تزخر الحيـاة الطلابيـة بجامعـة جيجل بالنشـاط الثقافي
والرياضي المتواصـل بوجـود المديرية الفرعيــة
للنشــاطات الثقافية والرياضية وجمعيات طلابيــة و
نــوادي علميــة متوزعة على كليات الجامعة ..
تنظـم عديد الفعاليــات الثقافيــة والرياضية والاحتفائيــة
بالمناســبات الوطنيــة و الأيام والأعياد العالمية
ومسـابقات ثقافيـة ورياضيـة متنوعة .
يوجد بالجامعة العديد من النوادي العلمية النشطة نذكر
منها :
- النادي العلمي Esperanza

+ + +

Give again the lines from the line holding "ومسـابقات ثقافيـة ورياضيـة متنوعة ." through the close of the listing, both included, exactly as written and with nothing else.

Expected output.
ومسـابقات ثقافيـة ورياضيـة متنوعة .
يوجد بالجامعة العديد من النوادي العلمية النشطة نذكر
منها :
- النادي العلمي Esperanza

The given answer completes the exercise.